As my colleague Matthew Frankel recently reported, last year, the average American received a $2,860 refund for the previous tax year. All told, more than 70% of returns resulted in refunds, and the IRS gave back over $317 billion to taxpayers.

Let's say you received a $2,860 refund last year, or are set to collect a similar one this year. What this means is that you pretty much voluntarily lowered your paychecks by $238 each month. Now if you're a high-earning household with ample savings and no cash flow challenges, then the idea of shorting yourself $238 a month isn't particularly appalling. The problem, however, is that many taxpayers who lose out on that kind of money up front aren't financially secure.

A recent GoBankingRates study confirmed that 69% of Americans have less than $1,000 in the bank, with 34% having no savings at all. For a household living paycheck-to-paycheck, losing out on $238 a month could spell the difference between paying the bills on time or racking up high-interest debt and damaging some credit scores in the process.

What's even more disturbing is that taxpayers who earn the least are also the most likely to receive refunds.
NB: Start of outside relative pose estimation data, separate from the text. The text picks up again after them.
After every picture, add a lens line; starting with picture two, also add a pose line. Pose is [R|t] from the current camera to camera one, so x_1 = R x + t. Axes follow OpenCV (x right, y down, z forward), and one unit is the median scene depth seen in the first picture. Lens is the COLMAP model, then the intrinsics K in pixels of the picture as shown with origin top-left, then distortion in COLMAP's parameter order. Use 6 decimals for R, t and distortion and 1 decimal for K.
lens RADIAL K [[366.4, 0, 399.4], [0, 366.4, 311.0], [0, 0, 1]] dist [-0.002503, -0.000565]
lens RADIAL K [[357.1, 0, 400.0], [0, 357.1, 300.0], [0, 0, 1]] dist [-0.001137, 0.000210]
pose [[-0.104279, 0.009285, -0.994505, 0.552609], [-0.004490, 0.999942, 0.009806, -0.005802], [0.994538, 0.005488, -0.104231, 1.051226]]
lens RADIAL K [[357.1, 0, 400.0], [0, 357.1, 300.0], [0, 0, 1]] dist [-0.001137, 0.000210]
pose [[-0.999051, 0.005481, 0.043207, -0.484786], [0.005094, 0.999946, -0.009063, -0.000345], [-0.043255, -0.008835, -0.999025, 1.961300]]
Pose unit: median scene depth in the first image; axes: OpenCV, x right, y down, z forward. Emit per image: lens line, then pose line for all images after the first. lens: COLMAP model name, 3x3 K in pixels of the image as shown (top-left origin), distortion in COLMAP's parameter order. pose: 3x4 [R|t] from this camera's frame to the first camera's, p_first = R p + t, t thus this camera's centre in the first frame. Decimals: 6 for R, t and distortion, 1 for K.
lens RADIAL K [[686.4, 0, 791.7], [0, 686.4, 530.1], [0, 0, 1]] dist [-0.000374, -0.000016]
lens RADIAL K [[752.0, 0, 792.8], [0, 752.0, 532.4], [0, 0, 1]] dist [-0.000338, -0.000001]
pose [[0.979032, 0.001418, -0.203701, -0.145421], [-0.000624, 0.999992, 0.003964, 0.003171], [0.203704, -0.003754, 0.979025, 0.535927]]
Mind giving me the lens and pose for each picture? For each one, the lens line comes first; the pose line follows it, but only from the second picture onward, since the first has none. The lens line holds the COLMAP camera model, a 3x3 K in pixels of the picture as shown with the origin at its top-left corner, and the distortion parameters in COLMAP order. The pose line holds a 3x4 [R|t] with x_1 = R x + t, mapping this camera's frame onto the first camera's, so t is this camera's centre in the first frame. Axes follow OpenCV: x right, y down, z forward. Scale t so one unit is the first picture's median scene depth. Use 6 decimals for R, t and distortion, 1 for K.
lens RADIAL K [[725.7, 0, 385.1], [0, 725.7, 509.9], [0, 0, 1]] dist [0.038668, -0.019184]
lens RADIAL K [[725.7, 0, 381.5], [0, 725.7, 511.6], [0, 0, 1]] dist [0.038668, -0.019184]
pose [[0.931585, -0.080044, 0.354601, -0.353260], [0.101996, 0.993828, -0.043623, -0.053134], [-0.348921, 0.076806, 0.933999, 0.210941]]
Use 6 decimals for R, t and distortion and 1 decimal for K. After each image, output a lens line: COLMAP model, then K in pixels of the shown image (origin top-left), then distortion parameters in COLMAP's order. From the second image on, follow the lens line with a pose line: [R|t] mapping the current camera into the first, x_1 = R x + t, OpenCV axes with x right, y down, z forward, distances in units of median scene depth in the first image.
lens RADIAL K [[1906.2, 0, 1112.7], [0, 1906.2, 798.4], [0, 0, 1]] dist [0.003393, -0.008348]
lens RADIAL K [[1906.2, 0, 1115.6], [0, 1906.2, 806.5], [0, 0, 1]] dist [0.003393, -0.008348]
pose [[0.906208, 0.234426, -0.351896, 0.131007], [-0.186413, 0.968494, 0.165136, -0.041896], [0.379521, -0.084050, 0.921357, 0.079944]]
According to IRS data from 2012, 84% of tax filers who earned less than $25,000 a year got a refund, compared to 34% of higher earners making more than $200,000. While overpaying taxes during the year isn't ideal for anyone, it can be especially detrimental for workers who need access to that cash sooner.

Keep your money all along

If you're ready to break the cycle of slashing your paychecks throughout the year and lending money to the IRS instead, there may be a simple fix in the form of adjusting your withholdings on your W-4. Employers typically allow workers to make changes to their W-4s at any time, and you should absolutely update yours once you add a child to your household.

Of course, a big reason why so many workers overpay their taxes is that they're afraid of owing money to the IRS down the line. Given the number of people without savings, it's a valid concern. If owing taxes is something you're worried about, adjust your withholdings in your favor -- but rather than spend the extra money you get in each paycheck, stick it in a savings account. In a best-case scenario, you'll have a lump sum of cash to keep if your return doesn't result in an IRS debt. And in a worst-case scenario, you'll have money available to pay your tax bill if it turns out you do owe something.

Meanwhile, you'll be the one earning interest on that money instead of letting the government capitalize on that portion of your earnings. And just as important, you'll have more cash on hand in case an emergency strikes during the year.

While scoring a refund may seem like a good thing, that couldn't be further from the truth. Remember, a tax refund isn't extra money; it's delayed compensation. And frankly, you deserve better.